Pro-life nurses are facing a threat in hospital restructuring plans made necessary by financial cutbacks in some parts of the country, particularly Ontario.
The consolidation of maternity areas and obstetrical-gynecological services is one sector in which rationalization is planned. Such a development would mean that nurses working until now exclusively in maternity face the prospect of having to assist in abortion service.
The fact doesn’t sit well with Mary-Lynn McPherson, national coordinator of Nurses for Life in Ottawa. “I can see it being a problem in areas where they’re left with one or two hospitals and there are very few options,” she says. “I’m getting quite worried that nurses who refuse to perform a health service are not going to be hired.”

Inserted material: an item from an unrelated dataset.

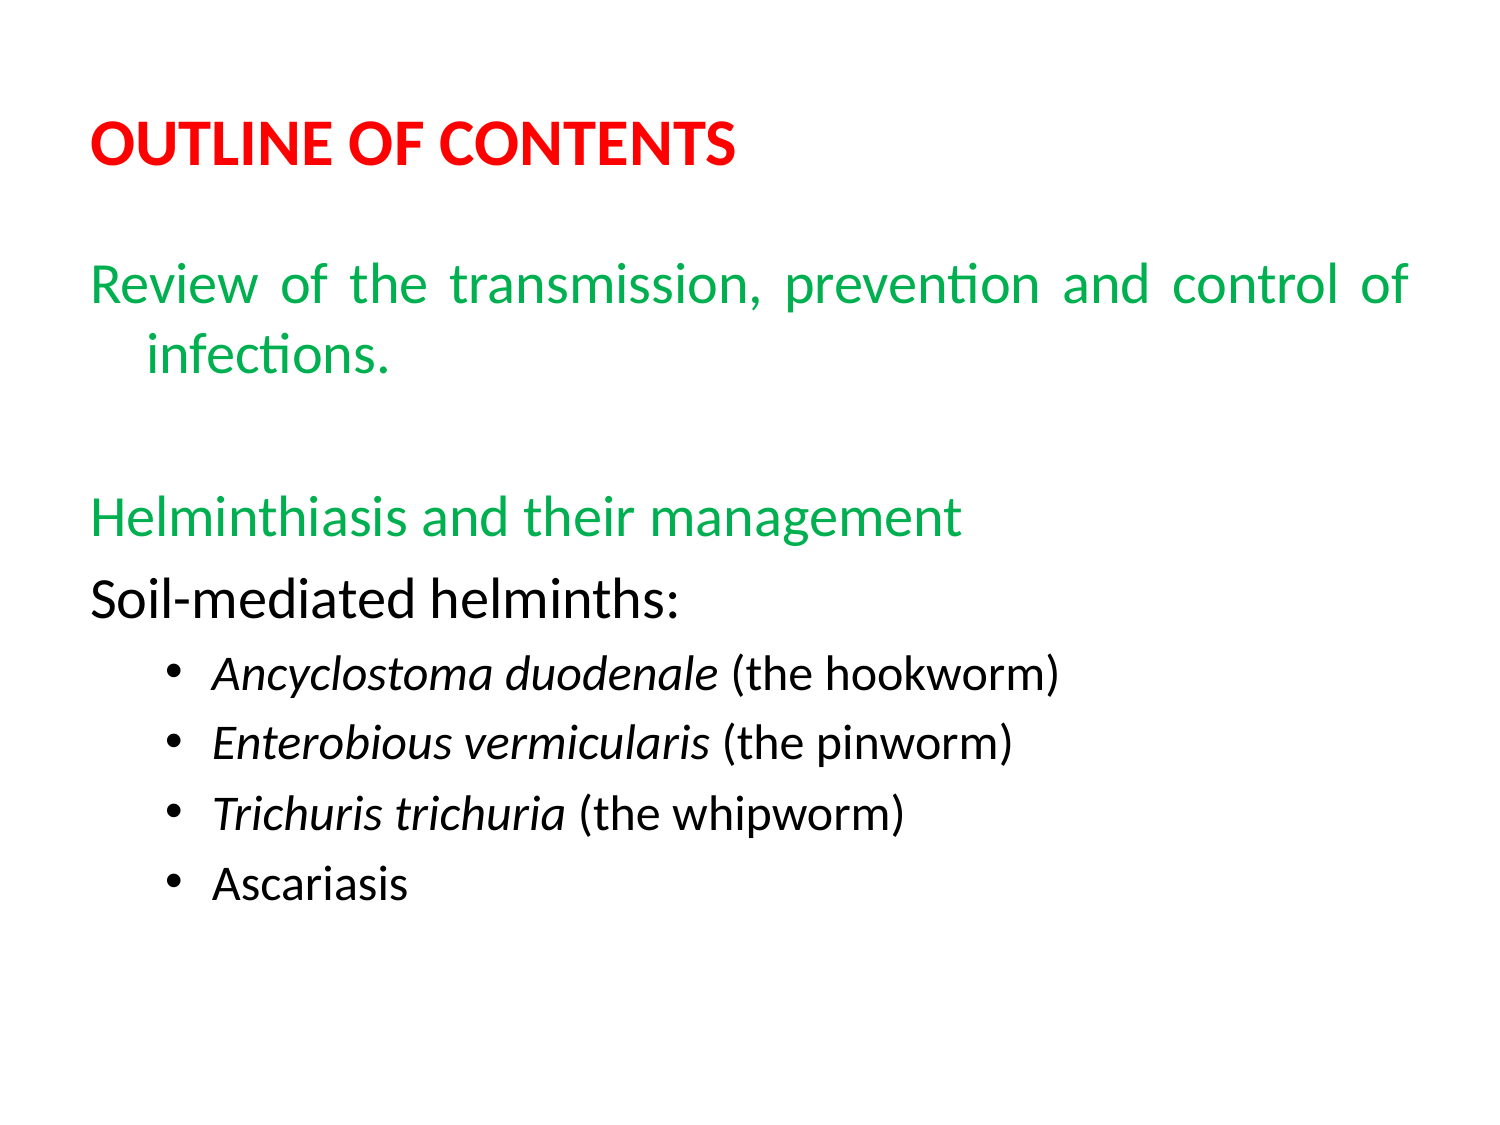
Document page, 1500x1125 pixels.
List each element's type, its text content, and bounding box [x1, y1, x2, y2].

list Review of the transmission, prevention and control of infections. Helminthiasis and their management Soil-mediated helminths: Ancyclostoma duodenale (the hookworm) Enterobious vermicularis (the pinworm) Trichuris trichuria (the whipworm) Ascariasis [75, 237, 1425, 1088]
title OUTLINE OF CONTENTS [75, 45, 1425, 233]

McPherson says pro-life nurses are confronting an additional squeeze in the form of pro-euthanasia Bill S-13 now before the Senate. The bill, being pushed by senators Sharon Carstairs and Wilbert Keon, proposes legal protection for health care workers who perform euthanasia, but fails to mention protection for those who don’t want to participate.
That goes in tandem with the fact that no legal protection currently exists for health care workers who want to opt out of participating in abortions.

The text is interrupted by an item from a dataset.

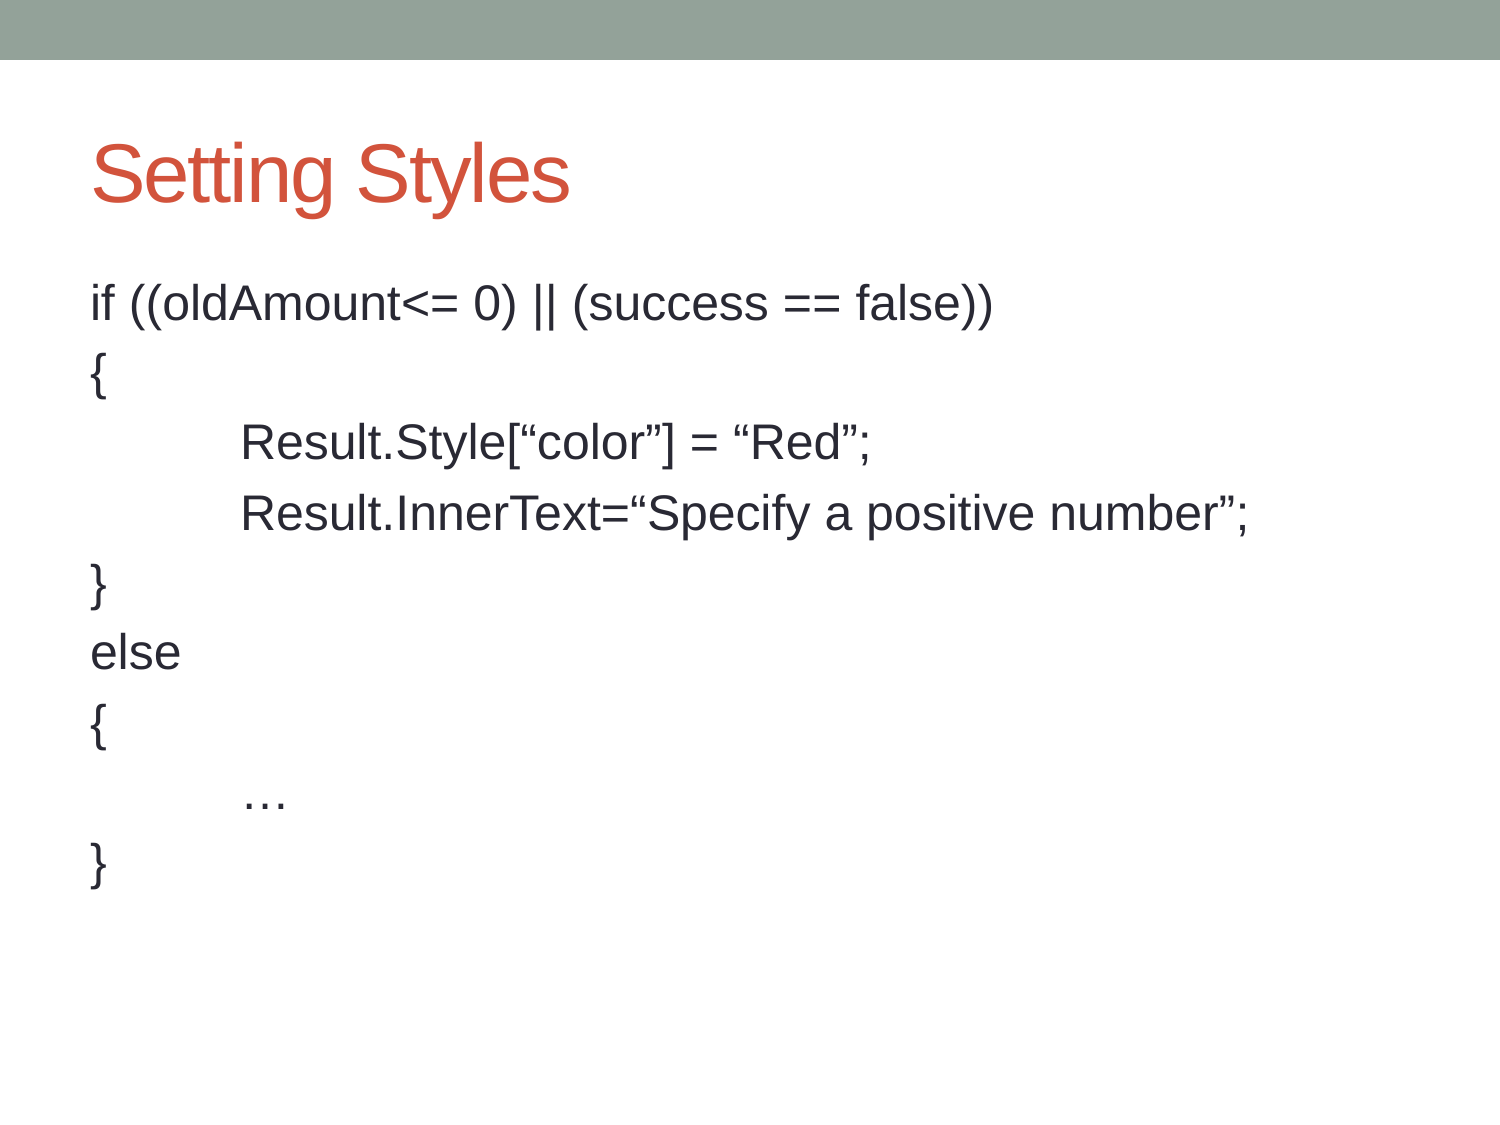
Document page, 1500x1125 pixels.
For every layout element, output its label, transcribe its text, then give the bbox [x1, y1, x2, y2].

list if ((oldAmount<= 0) || (success == false)) { Result.Style[“color”] = “Red”; Result.InnerText=“Specify a positive number”; } else { … } [75, 262, 1425, 1063]
title Setting Styles [75, 87, 1425, 250]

“Canadian Nurses For Life has been trying for years to get protection for health care workers who, for reasons of conscience, don’t want to assist with some procedures. We have gotten nowhere,” says McPherson.
“If we don’t have protection against having to assist with abortion, why should we expect there will be any protection against have to assist with euthanasia?”
McPherson says the scenario means job prospects for pro-life nurses may become increasingly bleak.
“With a euthanasia ethic coming to the fore, nurses also won’t be able to work in other areas because they will have to participate in the killing of their patients. Pro-life nurses won’t be able to work anywhere and pretty soon hospital will only hire nurses who will participate in the killing.”
Last year, five nurses at Markham Stouffivlle Hospital in Ontario filed a complaint with the Ontario Human Rights Commission after they were put in the position of having to participate in abortions. One of them filed a $1 million lawsuit, alleging she was additionally subjected to harassment and excessive monitoring of her work after her objections to participating in abortions became known.
A similar situation emerged in February in Albany, N.Y., where two nurses say they were fired by a hospital for refusing to perform abortions. The two have filed a lawsuit seeking to regain their jobs.
McPherson says an emphasis on abortions illustrated by the situation in Pemborke, Ont., where a hospital restructuring committee has recommended that the general hospital close while a Catholic one which won’t perform abortions, stay open.
“There is a lot of pressure bring put on the restructuring committee to change that and close the Catholic hospital. Otherwise, there won’t be abortion in Pembroke. That is essentially the only reason.”
Sate of affairs
The situation is also emphasized by the state of affairs in Hamilton, where proposals are in place to consolidate maternity wards at the two city hospitals which offer abortions. Abortion services at the McMaster and Henderson hospitals would remain intact.
“It’s a slap in the face to the people of Hamilton, pregnant mothers and physicians,” says an angry Dr. Carmelo Scime of Hamilton Physicians for Life.
“It’s ironic they don’t have money or staff for the very purpose of a hospital … yet they have all kinds of many and so-called staff for the destruction of human life.”
Scime says a similar situation exists at nearby Joseph Brant Hospital in Burlington, ON, where cutbacks are slated for maternity services while abortion provision will not be slated for any kind of reduction.